▸ Record extracts:
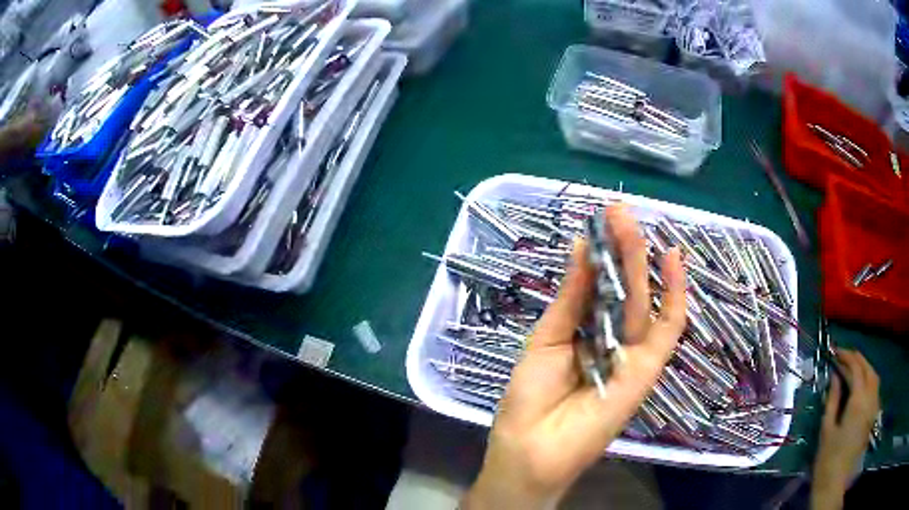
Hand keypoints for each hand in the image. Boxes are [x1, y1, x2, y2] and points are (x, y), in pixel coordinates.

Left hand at [463, 206, 686, 508]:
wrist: (532, 448)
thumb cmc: (530, 397)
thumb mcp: (546, 339)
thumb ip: (570, 297)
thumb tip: (581, 247)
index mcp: (586, 332)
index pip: (601, 285)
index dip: (603, 253)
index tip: (601, 219)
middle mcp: (613, 338)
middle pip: (624, 288)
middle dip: (623, 249)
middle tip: (619, 211)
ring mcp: (633, 353)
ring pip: (644, 300)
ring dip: (641, 261)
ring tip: (631, 222)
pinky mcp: (648, 369)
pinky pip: (669, 330)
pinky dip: (676, 295)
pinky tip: (673, 259)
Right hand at [811, 350, 879, 509]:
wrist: (834, 483)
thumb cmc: (827, 458)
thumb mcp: (827, 429)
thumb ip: (833, 400)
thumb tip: (835, 377)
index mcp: (858, 401)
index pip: (856, 369)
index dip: (847, 357)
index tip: (836, 353)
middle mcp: (870, 399)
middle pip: (868, 370)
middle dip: (858, 360)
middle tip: (845, 357)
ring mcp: (873, 407)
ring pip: (874, 378)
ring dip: (865, 368)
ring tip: (854, 368)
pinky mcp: (873, 416)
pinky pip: (875, 389)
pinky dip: (869, 380)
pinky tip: (862, 386)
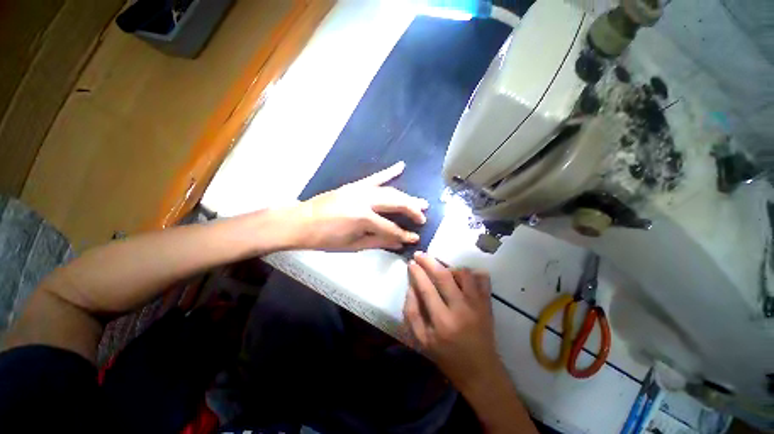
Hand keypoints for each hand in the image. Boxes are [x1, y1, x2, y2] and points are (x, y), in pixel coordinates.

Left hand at [289, 162, 428, 251]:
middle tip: (423, 217)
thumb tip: (399, 243)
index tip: (415, 239)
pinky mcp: (355, 185)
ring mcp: (359, 189)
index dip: (404, 235)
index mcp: (363, 218)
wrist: (301, 222)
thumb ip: (379, 242)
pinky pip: (375, 177)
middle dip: (412, 210)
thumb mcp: (353, 245)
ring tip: (420, 202)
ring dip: (406, 196)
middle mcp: (365, 200)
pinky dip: (389, 172)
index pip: (390, 227)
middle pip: (395, 203)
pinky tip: (401, 166)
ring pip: (390, 190)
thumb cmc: (325, 239)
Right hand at [403, 251, 501, 390]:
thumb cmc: (447, 357)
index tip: (411, 262)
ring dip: (450, 267)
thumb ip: (412, 313)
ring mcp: (477, 305)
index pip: (426, 287)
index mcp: (442, 321)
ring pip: (463, 273)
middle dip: (429, 261)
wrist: (480, 371)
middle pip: (443, 275)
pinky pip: (483, 279)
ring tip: (442, 271)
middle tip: (420, 254)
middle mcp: (460, 309)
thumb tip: (411, 287)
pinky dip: (472, 273)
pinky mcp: (488, 304)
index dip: (417, 272)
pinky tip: (463, 277)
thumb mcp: (422, 340)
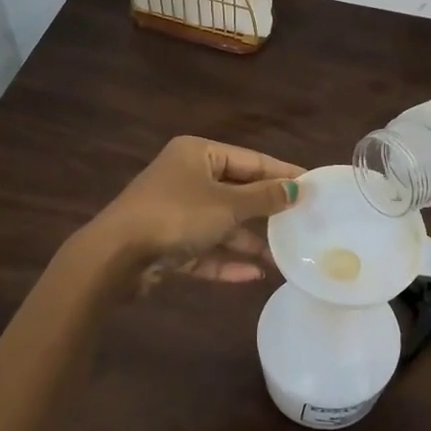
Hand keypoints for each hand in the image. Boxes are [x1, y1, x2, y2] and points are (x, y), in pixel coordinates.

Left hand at [83, 135, 302, 286]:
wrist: (117, 256)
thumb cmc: (177, 216)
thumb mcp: (228, 205)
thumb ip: (265, 198)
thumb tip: (298, 189)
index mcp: (198, 154)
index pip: (250, 160)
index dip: (282, 174)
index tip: (313, 188)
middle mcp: (186, 178)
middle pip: (237, 192)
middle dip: (267, 212)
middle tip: (303, 223)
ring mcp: (175, 212)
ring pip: (221, 224)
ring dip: (249, 242)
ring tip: (284, 258)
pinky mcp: (167, 243)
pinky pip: (204, 249)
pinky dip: (226, 260)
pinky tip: (254, 276)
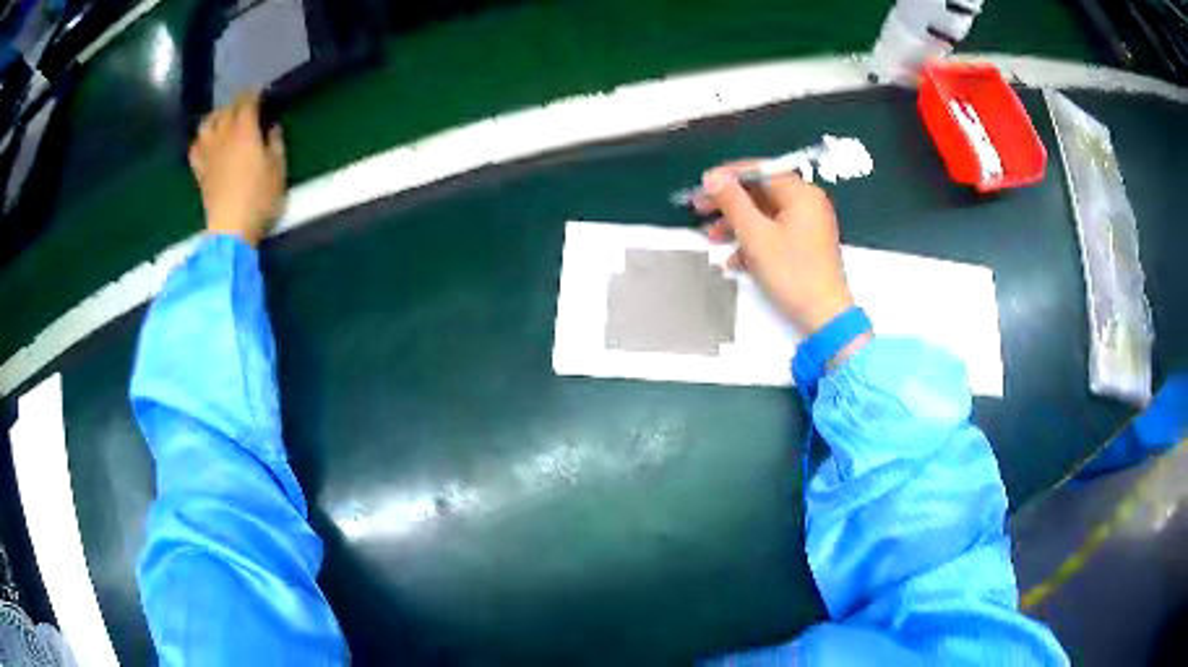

▸ Your objective: From the entries above, select each line containing the string "Left".

▸ Result of this task:
Left hand at [463, 206, 686, 508]:
Left hand at [289, 162, 428, 251]:
Left hand at [83, 135, 302, 286]:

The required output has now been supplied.